Yes Bob gives us a link to Zanex, a very addictive drug, that gives a false sense of wellness, leaving addiction, and in case a chemicaly induced nervous breakdown, that looked like Bipolar manic Depression. So when I did not feel like myself, 4 years later I began medication for BP, and lost the next 14 years of my life. During the first 5 years in a marriage, I was left to fend or not for myself. With 3 children, hubby was not interested in family therapy, so I went alone, until I gave up.
Left alone most of the time, drugs reinforced and exerbated feeling of anger[very often fear] and he walked out. Good thing, but I had no sense of reality, no judgement[per charts] but a No fault divorce was in his favor, and I was represented as of sound mind, among other civil rights violations. I learned the truth 3 years ago, managed a total and complete recovery, for what was a group of life conditions and hormone inbalances. The kids turned on me after 15 years of hearing that,I chose to be ill, and refuse to understand. A lack of devisive responsibility, leaves me healed, but holding the "bag" for the breakup of my family, beside the financial issues that were overlooked, because of the neglection of a person with "mental" illness, which is a social issue, and when true illness exist should be looked upon no differently than any other medical condition.
Isolating, is cruel and unusal punishment.
I now represent CCHR.
Thanks for the post. Isn't CCHR a Scientology organization?
I googled mental illness isolation because I suffer from this so badly. Im 29 yrs old and have severe PTSD and depression as a result of a tremendous amount of child abuse and neglect.
Since I was 15 I have been trying to recover from the many and varried effects of my horrendous past and all this alone is exceedingly painful to me to attempt to sort out, nevermind the emmense loneliness I live with on a daily basis. I have been so mistreated and even in my limited connections now I find myself still being mistreated. It seems as though the universe does not want me to make it out of this hell.

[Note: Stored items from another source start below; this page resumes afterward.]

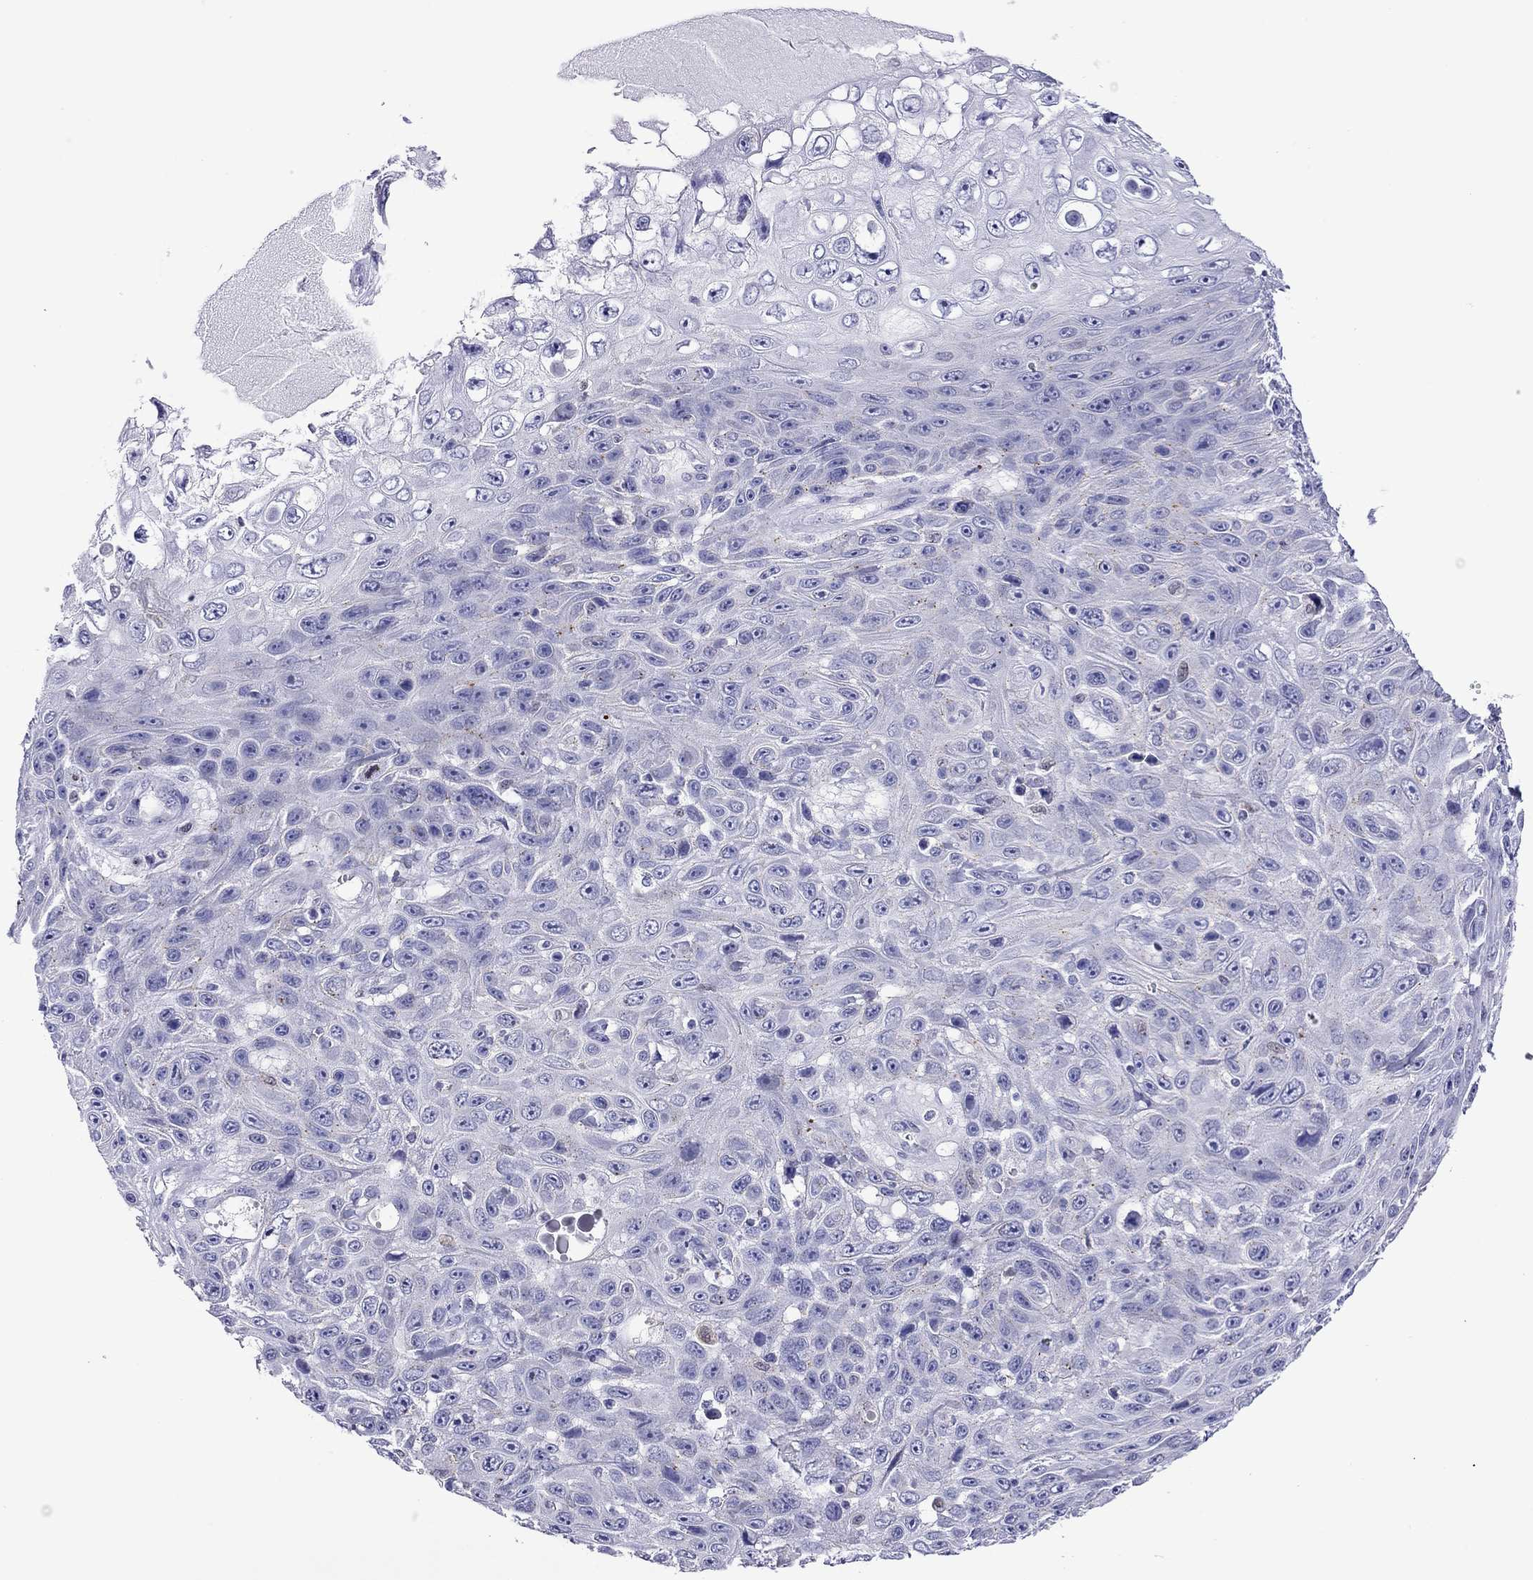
{"staining": {"intensity": "negative", "quantity": "none", "location": "none"}, "tissue": "skin cancer", "cell_type": "Tumor cells", "image_type": "cancer", "snomed": [{"axis": "morphology", "description": "Squamous cell carcinoma, NOS"}, {"axis": "topography", "description": "Skin"}], "caption": "A micrograph of human squamous cell carcinoma (skin) is negative for staining in tumor cells.", "gene": "MPZ", "patient": {"sex": "male", "age": 82}}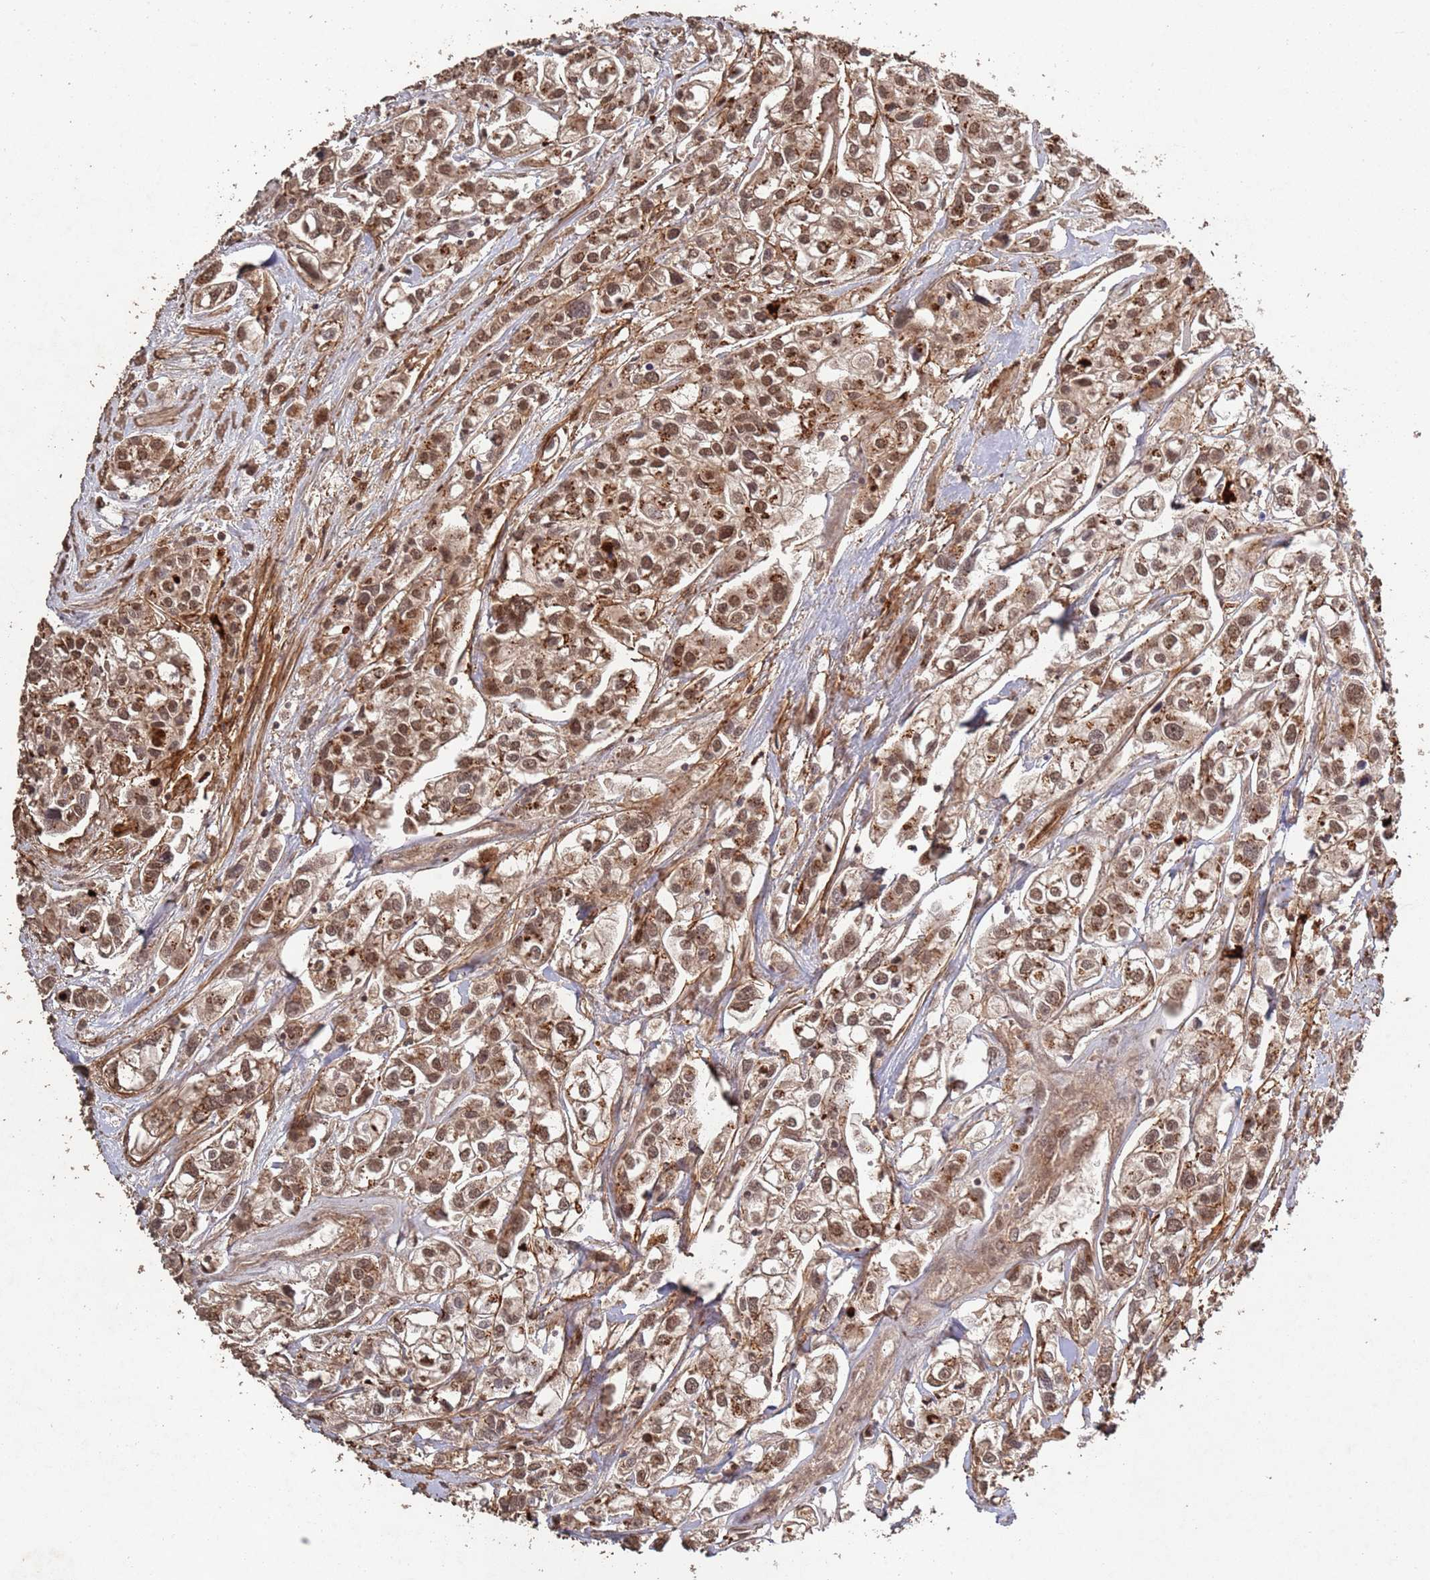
{"staining": {"intensity": "moderate", "quantity": ">75%", "location": "cytoplasmic/membranous,nuclear"}, "tissue": "urothelial cancer", "cell_type": "Tumor cells", "image_type": "cancer", "snomed": [{"axis": "morphology", "description": "Urothelial carcinoma, High grade"}, {"axis": "topography", "description": "Urinary bladder"}], "caption": "Urothelial carcinoma (high-grade) tissue demonstrates moderate cytoplasmic/membranous and nuclear expression in about >75% of tumor cells The staining was performed using DAB (3,3'-diaminobenzidine), with brown indicating positive protein expression. Nuclei are stained blue with hematoxylin.", "gene": "FRAT1", "patient": {"sex": "male", "age": 67}}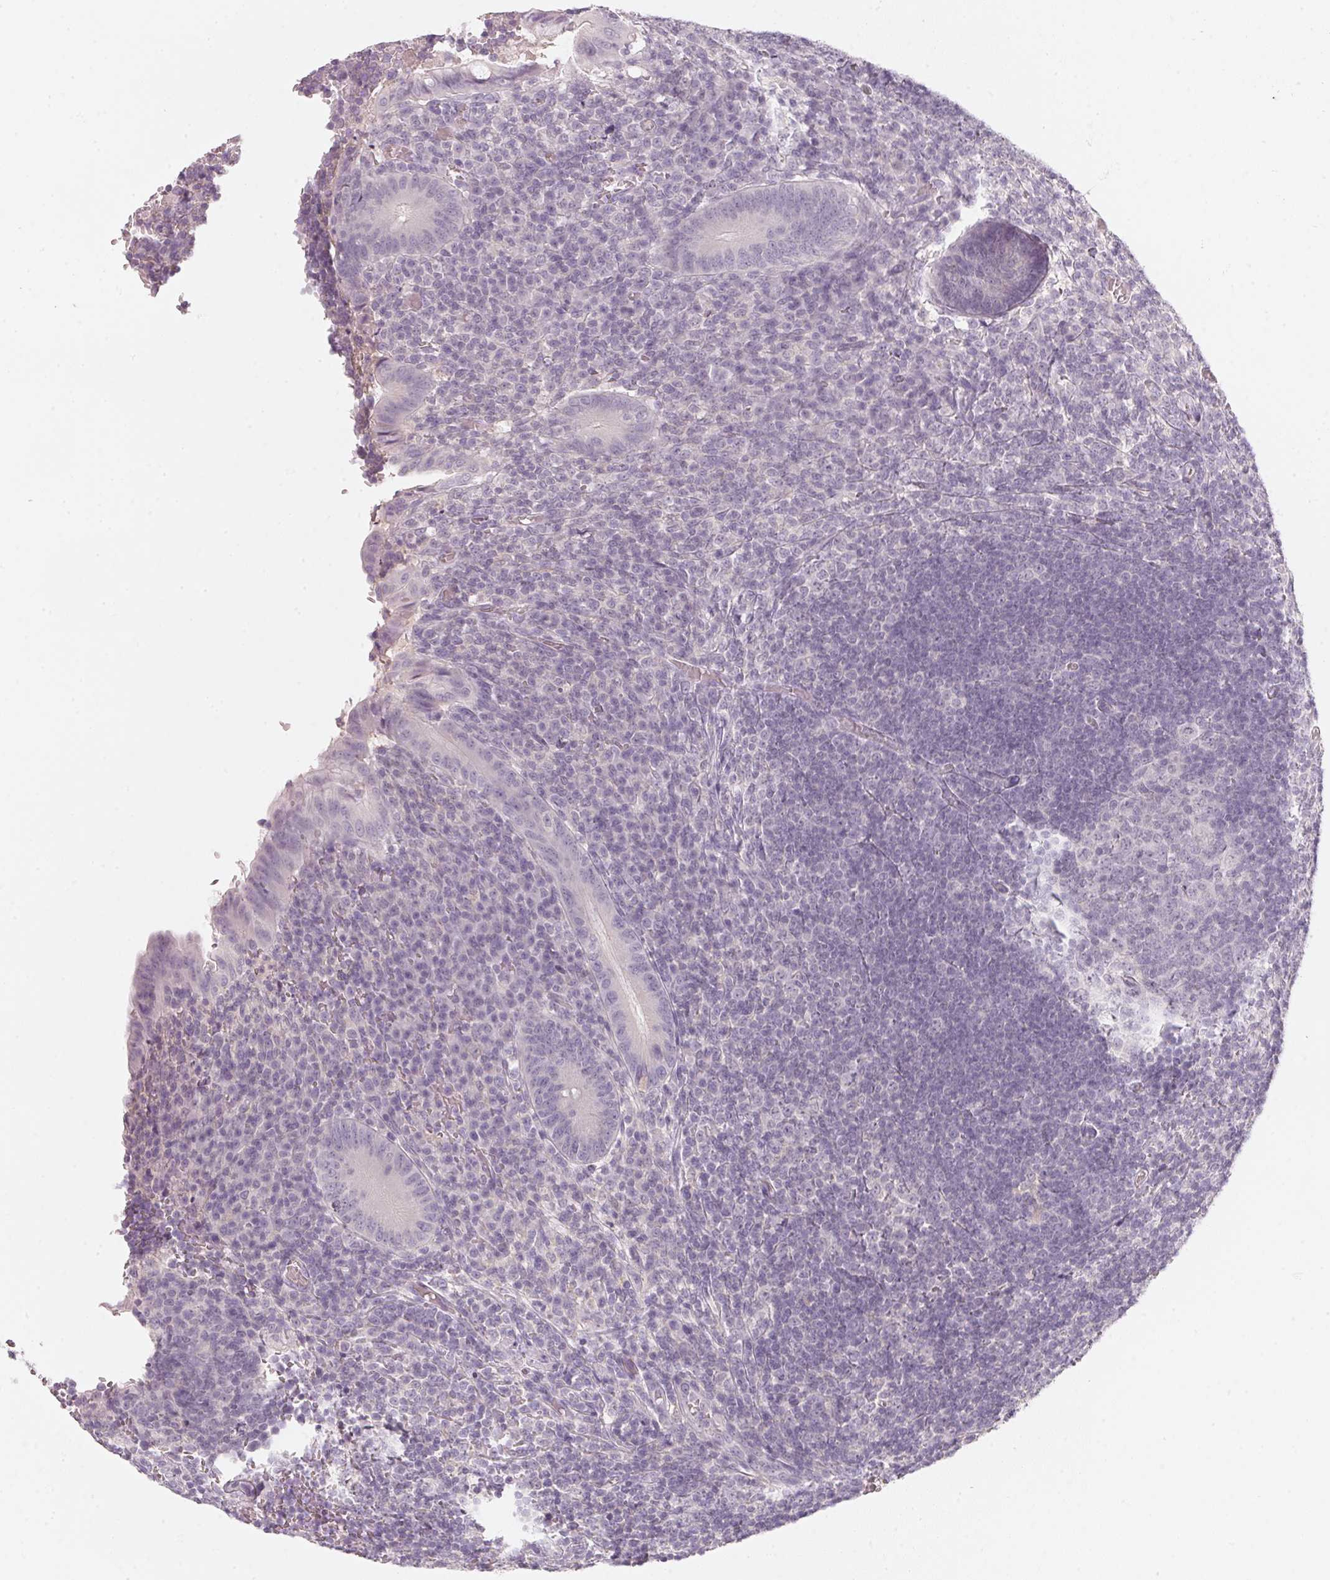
{"staining": {"intensity": "negative", "quantity": "none", "location": "none"}, "tissue": "appendix", "cell_type": "Glandular cells", "image_type": "normal", "snomed": [{"axis": "morphology", "description": "Normal tissue, NOS"}, {"axis": "topography", "description": "Appendix"}], "caption": "The immunohistochemistry (IHC) histopathology image has no significant expression in glandular cells of appendix.", "gene": "CFAP276", "patient": {"sex": "male", "age": 18}}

I cant find people who will care and share with me, I always find people who want to use my past to their advantage. People who look for those who are so isolated and needy that they would allow any number of atrocities to occur as long as theres a hint or promise of acceptance and companionship attached.
I feel so hopeless and crushed under the weight of all I am supposed to overcome and with little to no supports I am almost always a hairs breadth from suicide.
It seems like the world was made for the wicked, and those who can tolerate stepping on the backs of others to get by.
My only hope is to make it through this enough to fix myself so one day I can attract friends who are truly friends and not abusive people who hide behind kindness just long enough to trick me into needing them.
Its either that or just end it.
I hope that Anonymous reads this and decides to get help. I receive mental health counseling at my county health center, and it's very helpful. Please call someone before you consider ending it. Google suicide hotline for phone numbers. Thanks for posting and hang in there!